O Brasil segue altamente dependente da importação de fertilizantes. Dados da Associação Nacional de Difusão de Adubos (Anda) apontam que até 90% dos adubos que o país consome vêm do exterior.

Essa dependência deixa o Brasil mais exposto a choques externos, como conflitos geopolíticos e restrições comerciais, que afetam diretamente a oferta global e elevam os custos de produção no campo.

Com a guerra no Oriente Médio, o cenário tende a se agravar, uma vez que o Irã é um importante fornecedor de ureia e amônia.

“Desde que o conflito começou, a ureia vendida nos portos do Brasil (modalidade CFR) já aumentou 36% no mercado brasileiro”, explica Tomás Pernías, analista de inteligência de mercado da StoneX. Segundo ele, se trata de uma valorização significativa de preços para o nitrogenado.

Os iranianos também são importantes produtores de petróleo e controlam uma rota marítima de extrema relevância, que é o Estreito de Ormuz.
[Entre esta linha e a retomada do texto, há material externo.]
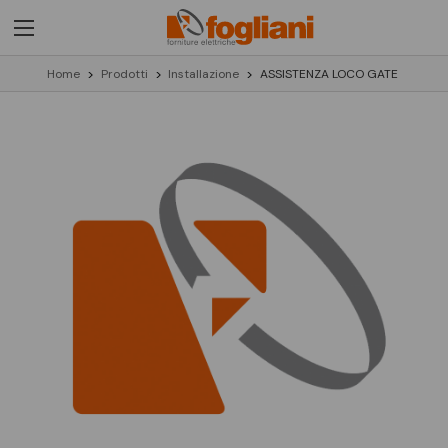
Home
Prodotti
Installazione
ASSISTENZA LOCO GATE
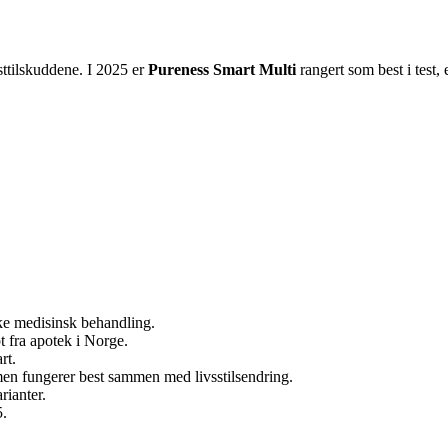
sttilskuddene. I 2025 er
Pureness Smart Multi
rangert som best i test
kke medisinsk behandling.
t fra apotek i Norge.
rt.
, men fungerer best sammen med livsstilsendring.
rianter.
5.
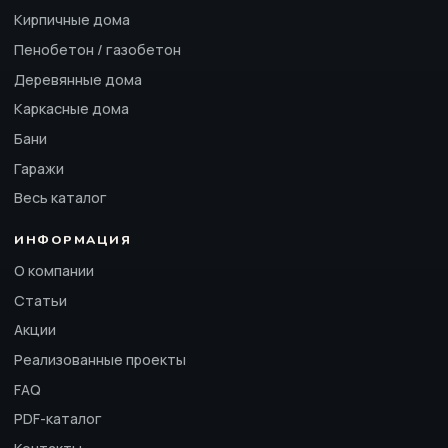
Кирпичные дома
Пенобетон / газобетон
Деревянные дома
Каркасные дома
Бани
Гаражи
Весь каталог
ИНФОРМАЦИЯ
О компании
Статьи
Акции
Реализованные проекты
FAQ
PDF-каталог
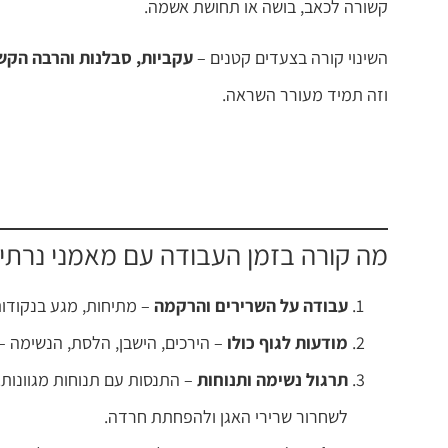
קשורה לכאב, בושה או תחושת אשמה.
השינוי קורה בצעדים קטנים –
עקביות, סבלנות והרבה הקש
וזה תמיד מעורר השראה.
מה קורה בזמן העבודה עם מאמני נרתי
עבודה על השרירים והרקמה
– מתיחות, מגע בנקודות
מודעות לגוף כולו
– הירכים, הישבן, הלסת, הנשימה –
תרגול נשימה ותנוחות
– התנסות עם תנוחות מגוונות. 
לשחרור שרירי האגן ולהפחתת חרדה.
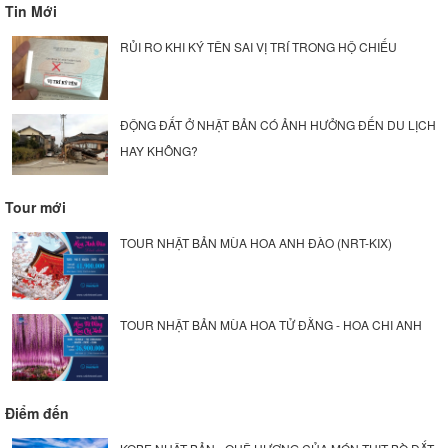
Tin Mới
RỦI RO KHI KÝ TÊN SAI VỊ TRÍ TRONG HỘ CHIẾU
ĐỘNG ĐẤT Ở NHẬT BẢN CÓ ẢNH HƯỞNG ĐẾN DU LỊCH
HAY KHÔNG?
Tour mới
TOUR NHẬT BẢN MÙA HOA ANH ĐÀO (NRT-KIX)
TOUR NHẬT BẢN MÙA HOA TỬ ĐẰNG - HOA CHI ANH
Điểm đến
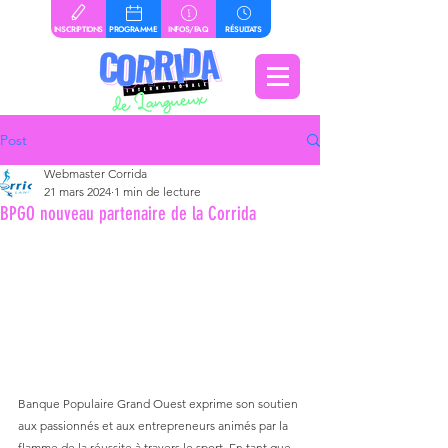
INSCRIPTIONS
PROGRAMME
INFOS/FAQ
RÉSULTATS
Post
Webmaster Corrida
21 mars 2024
1 min de lecture
BPGO nouveau partenaire de la Corrida
Banque Populaire Grand Ouest exprime son soutien 
aux passionnés et aux entrepreneurs animés par la 
flamme de la réussite à travers le sport. En tant que 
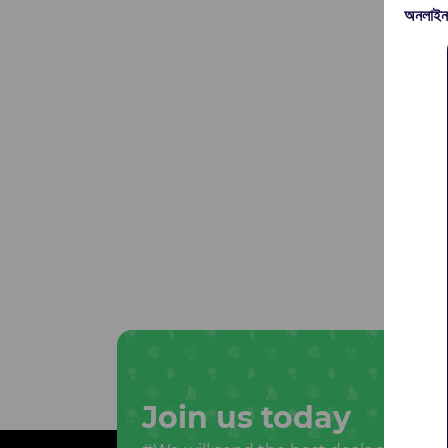
অনলাইন
Join us today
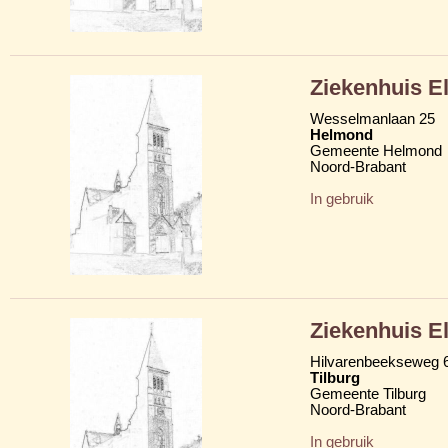
Ziekenhuis El
Wesselmanlaan 25
Helmond
Gemeente Helmond
Noord-Brabant
In gebruik
Ziekenhuis E
Hilvarenbeekseweg 
Tilburg
Gemeente Tilburg
Noord-Brabant
In gebruik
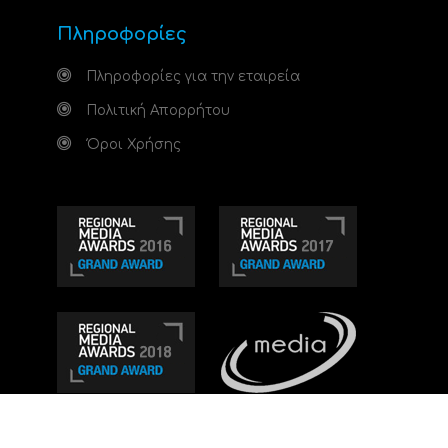
Πληροφορίες
Πληροφορίες για την εταιρεία
Πολιτική Απορρήτου
Όροι Χρήσης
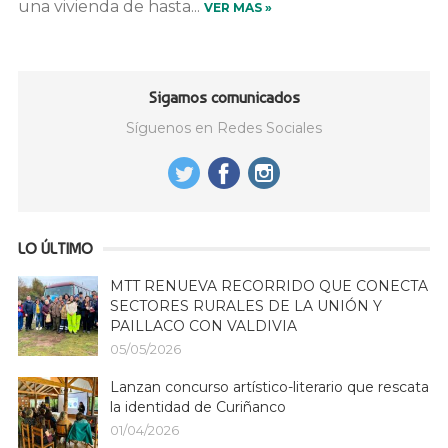
una vivienda de hasta...
VER MAS »
Sigamos comunicados
Síguenos en Redes Sociales
LO ÚLTIMO
MTT RENUEVA RECORRIDO QUE CONECTA
SECTORES RURALES DE LA UNIÓN Y
PAILLACO CON VALDIVIA
05/05/2026
Lanzan concurso artístico-literario que rescata
la identidad de Curiñanco
01/04/2026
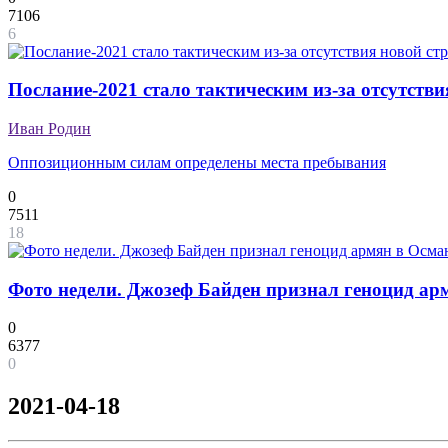
7106
6
Послание-2021 стало тактическим из-за отсутствия
Иван Родин
Оппозиционным силам определены места пребывания
0
7511
18
Фото недели. Джозеф Байден признал геноцид ар
0
6377
0
2021-04-18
Os ataques dos Estados Unidos e de Israel contra o Irã causaram o fechamento da rota e, consequentemente, a elevação nos preços do petróleo.

O movimento influencia diretamente os preços de energia e, por tabela, os preços dos fertilizantes, porque a produção e o transporte desses insumos são muito dependentes de energia.

Comercialização travada e impactos no milho

O aumento no preço dos fertilizantes também afeta a comercialização.

“Os fornecedores não estão mantendo os preços, então o que tem acontecido é a reprecificação de acordo com o mercado”, relata Davi Alvim, CEO da Autem Trade Company. De acordo com ele, as compras ocorrem apenas quando não há outra opção.

Na avaliação do analista da StoneX, a alta dos nitrogenados causa maior preocupação para o milho, que é uma cultura intensiva em nitrogênio. “Se os preços permanecerem altos nos próximos meses, crescem as chances de que a safrinha do ano que vem tenha custos de produção mais altos”, alerta.

Ele também ressalta possíveis impactos na primeira safra de milho, mesmo que a área plantada seja menor se comparado à safrinha.

Restrição por parte da China também preocupa

A turbulência nesse mercado por causa de conflitos geopolíticos, entretanto, não é novidade. Em 2022, com o início da guerra da Rússia contra a Ucrânia, os preços dos fertilizantes também dispararam, aumentando os custos de produção da agricultura brasileira.

Diante das incertezas em relação ao mercado russo, principal fornecedor de fertilizantes ao Brasil até então, a China passou a ocupar papel de destaque nas importações brasileiras. Contudo, o país asiático está restringindo as exportações sob a justificativa de proteger o mercado interno.

“Para alguns produtos, como o sulfato de amônio, a China domina praticamente 100% das nossas importações”, aponta Pernías. Contudo, o especialista ressalta que o movimento de restrição é comum em épocas de volatilidade.

Na mesma linha, Alvim afirma que o mercado já acompanhava essa restrição chinesa, que pode se estender até agosto. Na avaliação dele, esse fator também deve pressionar os preços para cima.

“Há quase uma impossibilidade de vinda de produto chinês no curto e médio prazo para o Brasil”, diz.

Segundo análise da Scot Consultoria, com base em dados da Secretaria de Comércio Exterior (Secex), a China foi responsável por 27,4% das compras de fertilizantes pelo Brasil em 2025. Em segundo lugar aparece a Rússia, com 25,4%.

No total, o Brasil importou 45,5 milhões de toneladas de insumos no ano passado.